Up to and including the line with "Filter so programmiert", copy the records below exactly from their first line.

SUPPLIED MATERIAL Block Start

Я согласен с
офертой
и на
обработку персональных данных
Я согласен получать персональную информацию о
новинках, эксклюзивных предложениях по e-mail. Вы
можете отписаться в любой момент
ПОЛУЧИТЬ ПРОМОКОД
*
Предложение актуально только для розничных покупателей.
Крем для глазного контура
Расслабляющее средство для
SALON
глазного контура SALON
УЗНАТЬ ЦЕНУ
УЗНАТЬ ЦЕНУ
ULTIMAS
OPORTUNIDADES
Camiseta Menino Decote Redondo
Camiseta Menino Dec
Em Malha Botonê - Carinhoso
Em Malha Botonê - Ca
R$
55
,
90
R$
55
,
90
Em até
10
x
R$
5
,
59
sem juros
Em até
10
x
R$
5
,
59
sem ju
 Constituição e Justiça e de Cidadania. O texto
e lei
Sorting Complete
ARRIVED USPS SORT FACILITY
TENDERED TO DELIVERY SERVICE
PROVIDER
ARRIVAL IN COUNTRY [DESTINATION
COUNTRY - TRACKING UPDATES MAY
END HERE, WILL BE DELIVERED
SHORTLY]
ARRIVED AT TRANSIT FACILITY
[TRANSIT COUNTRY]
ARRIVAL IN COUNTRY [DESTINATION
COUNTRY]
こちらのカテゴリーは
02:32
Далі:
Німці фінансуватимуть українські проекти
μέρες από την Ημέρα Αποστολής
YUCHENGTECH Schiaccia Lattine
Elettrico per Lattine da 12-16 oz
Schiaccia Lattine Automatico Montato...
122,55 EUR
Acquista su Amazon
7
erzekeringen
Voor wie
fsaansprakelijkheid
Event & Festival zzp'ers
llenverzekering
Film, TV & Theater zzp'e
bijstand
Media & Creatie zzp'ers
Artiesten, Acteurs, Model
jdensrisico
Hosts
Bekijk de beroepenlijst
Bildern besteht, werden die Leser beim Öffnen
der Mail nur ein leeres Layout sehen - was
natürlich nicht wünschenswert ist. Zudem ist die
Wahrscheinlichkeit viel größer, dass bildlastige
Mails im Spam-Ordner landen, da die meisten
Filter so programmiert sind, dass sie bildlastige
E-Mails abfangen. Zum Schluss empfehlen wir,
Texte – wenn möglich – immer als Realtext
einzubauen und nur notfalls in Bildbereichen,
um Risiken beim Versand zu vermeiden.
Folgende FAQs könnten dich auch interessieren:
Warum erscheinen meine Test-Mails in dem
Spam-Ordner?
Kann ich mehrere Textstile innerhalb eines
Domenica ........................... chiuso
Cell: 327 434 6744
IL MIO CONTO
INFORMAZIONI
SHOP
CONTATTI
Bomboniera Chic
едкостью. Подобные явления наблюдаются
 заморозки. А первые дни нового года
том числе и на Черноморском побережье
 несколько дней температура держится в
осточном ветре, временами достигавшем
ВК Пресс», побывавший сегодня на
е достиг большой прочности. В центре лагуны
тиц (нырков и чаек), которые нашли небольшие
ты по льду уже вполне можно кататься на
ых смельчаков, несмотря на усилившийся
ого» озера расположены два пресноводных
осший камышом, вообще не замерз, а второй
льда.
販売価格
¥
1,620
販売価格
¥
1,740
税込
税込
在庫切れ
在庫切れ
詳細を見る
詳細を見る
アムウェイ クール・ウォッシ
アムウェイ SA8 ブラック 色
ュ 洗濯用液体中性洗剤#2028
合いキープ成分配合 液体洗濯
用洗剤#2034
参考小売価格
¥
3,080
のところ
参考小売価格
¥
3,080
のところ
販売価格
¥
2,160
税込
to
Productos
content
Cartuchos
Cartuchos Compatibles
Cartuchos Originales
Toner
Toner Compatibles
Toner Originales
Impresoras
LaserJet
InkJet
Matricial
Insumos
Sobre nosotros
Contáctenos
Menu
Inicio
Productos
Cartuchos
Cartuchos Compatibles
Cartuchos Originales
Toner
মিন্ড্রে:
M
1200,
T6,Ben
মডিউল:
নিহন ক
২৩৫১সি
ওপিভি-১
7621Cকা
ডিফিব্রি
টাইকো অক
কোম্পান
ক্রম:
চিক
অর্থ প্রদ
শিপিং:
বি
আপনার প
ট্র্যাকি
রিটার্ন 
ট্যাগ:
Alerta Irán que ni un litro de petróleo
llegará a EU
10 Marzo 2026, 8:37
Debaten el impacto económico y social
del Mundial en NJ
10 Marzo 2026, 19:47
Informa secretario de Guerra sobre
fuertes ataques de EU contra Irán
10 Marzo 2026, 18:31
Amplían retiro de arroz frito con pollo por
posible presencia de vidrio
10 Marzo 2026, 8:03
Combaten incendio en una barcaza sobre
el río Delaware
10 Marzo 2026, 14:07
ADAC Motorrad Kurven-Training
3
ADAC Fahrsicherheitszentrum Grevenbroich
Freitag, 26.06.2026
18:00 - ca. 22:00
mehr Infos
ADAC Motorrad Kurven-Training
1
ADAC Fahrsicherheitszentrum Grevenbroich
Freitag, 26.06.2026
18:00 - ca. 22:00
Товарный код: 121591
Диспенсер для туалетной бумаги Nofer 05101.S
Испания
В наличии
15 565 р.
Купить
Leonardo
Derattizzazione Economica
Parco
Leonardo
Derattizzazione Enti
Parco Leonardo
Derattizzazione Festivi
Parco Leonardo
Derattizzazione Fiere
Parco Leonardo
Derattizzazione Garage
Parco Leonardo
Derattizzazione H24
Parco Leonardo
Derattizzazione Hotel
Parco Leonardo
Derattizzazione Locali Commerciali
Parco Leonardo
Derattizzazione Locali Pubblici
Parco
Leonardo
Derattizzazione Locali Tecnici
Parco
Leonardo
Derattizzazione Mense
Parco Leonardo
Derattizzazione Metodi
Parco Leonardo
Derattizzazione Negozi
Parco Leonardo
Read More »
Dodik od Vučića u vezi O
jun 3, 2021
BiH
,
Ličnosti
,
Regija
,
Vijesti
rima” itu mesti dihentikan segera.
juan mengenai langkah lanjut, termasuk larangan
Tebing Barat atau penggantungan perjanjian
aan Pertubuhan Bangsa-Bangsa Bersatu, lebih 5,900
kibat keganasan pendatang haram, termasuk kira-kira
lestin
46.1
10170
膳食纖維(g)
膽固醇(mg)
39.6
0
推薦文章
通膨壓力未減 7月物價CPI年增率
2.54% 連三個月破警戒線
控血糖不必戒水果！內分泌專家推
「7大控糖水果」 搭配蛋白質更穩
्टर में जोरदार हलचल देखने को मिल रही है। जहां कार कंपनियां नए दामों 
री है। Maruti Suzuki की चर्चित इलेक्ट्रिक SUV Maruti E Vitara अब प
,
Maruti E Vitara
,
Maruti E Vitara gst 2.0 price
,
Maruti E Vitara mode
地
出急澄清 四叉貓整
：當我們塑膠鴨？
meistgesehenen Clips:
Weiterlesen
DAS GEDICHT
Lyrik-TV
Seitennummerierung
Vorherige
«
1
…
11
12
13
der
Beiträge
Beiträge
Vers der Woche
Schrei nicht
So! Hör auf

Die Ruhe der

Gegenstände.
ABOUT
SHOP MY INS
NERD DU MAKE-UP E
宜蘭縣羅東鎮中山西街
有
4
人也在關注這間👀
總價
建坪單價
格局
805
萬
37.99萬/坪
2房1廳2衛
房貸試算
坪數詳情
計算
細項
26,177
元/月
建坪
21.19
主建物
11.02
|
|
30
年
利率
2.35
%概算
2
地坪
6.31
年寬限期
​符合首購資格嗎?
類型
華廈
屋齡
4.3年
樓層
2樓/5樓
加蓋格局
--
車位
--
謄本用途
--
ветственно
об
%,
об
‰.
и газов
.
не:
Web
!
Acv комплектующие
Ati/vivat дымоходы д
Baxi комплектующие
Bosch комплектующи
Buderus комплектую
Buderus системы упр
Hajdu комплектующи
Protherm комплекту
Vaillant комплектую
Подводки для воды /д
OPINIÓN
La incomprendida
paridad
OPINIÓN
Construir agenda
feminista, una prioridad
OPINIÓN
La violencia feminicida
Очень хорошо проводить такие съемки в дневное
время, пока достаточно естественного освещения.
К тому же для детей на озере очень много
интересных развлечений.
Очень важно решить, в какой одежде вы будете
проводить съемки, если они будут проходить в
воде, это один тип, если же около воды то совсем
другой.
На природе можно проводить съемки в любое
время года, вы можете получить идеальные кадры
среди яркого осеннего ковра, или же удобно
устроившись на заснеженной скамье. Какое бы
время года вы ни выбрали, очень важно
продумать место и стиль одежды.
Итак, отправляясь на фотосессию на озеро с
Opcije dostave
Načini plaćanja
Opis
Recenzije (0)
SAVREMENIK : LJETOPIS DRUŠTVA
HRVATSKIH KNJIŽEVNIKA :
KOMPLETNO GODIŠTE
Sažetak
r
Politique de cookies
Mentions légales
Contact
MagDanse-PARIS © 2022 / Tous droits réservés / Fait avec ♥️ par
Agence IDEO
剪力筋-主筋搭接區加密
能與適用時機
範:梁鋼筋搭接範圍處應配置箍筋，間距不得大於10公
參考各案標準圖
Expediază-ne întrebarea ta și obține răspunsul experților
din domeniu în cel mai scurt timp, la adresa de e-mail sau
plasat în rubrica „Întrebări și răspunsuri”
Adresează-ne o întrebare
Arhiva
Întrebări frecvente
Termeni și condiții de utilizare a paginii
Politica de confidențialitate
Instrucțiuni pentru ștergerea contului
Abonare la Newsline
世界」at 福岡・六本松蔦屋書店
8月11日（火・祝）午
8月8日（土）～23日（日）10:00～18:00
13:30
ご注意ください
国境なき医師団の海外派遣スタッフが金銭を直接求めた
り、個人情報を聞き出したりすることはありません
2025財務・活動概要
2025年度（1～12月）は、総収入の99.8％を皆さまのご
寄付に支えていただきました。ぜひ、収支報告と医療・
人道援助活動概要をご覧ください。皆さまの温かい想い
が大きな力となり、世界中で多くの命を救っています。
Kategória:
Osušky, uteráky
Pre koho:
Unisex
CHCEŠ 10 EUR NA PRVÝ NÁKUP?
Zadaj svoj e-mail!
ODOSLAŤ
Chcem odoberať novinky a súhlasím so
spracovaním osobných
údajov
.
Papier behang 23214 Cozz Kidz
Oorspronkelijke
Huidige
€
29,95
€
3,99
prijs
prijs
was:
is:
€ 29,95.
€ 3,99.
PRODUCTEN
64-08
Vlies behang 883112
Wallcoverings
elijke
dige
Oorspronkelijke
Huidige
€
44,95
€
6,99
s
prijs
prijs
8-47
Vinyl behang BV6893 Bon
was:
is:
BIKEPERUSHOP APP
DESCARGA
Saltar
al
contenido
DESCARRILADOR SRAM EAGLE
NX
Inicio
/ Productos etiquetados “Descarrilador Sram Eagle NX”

SUPPLIED MATERIAL Block End

■ WRITTEN REPLY
Я согласен с
офертой
и на
обработку персональных данных
Я согласен получать персональную информацию о
новинках, эксклюзивных предложениях по e-mail. Вы
можете отписаться в любой момент
ПОЛУЧИТЬ ПРОМОКОД
*
Предложение актуально только для розничных покупателей.
Крем для глазного контура
Расслабляющее средство для
SALON
глазного контура SALON
УЗНАТЬ ЦЕНУ
УЗНАТЬ ЦЕНУ
ULTIMAS
OPORTUNIDADES
Camiseta Menino Decote Redondo
Camiseta Menino Dec
Em Malha Botonê - Carinhoso
Em Malha Botonê - Ca
R$
55
,
90
R$
55
,
90
Em até
10
x
R$
5
,
59
sem juros
Em até
10
x
R$
5
,
59
sem ju
 Constituição e Justiça e de Cidadania. O texto
e lei
Sorting Complete
ARRIVED USPS SORT FACILITY
TENDERED TO DELIVERY SERVICE
PROVIDER
ARRIVAL IN COUNTRY [DESTINATION
COUNTRY - TRACKING UPDATES MAY
END HERE, WILL BE DELIVERED
SHORTLY]
ARRIVED AT TRANSIT FACILITY
[TRANSIT COUNTRY]
ARRIVAL IN COUNTRY [DESTINATION
COUNTRY]
こちらのカテゴリーは
02:32
Далі:
Німці фінансуватимуть українські проекти
μέρες από την Ημέρα Αποστολής
YUCHENGTECH Schiaccia Lattine
Elettrico per Lattine da 12-16 oz
Schiaccia Lattine Automatico Montato...
122,55 EUR
Acquista su Amazon
7
erzekeringen
Voor wie
fsaansprakelijkheid
Event & Festival zzp'ers
llenverzekering
Film, TV & Theater zzp'e
bijstand
Media & Creatie zzp'ers
Artiesten, Acteurs, Model
jdensrisico
Hosts
Bekijk de beroepenlijst
Bildern besteht, werden die Leser beim Öffnen
der Mail nur ein leeres Layout sehen - was
natürlich nicht wünschenswert ist. Zudem ist die
Wahrscheinlichkeit viel größer, dass bildlastige
Mails im Spam-Ordner landen, da die meisten
Filter so programmiert sind, dass sie bildlastige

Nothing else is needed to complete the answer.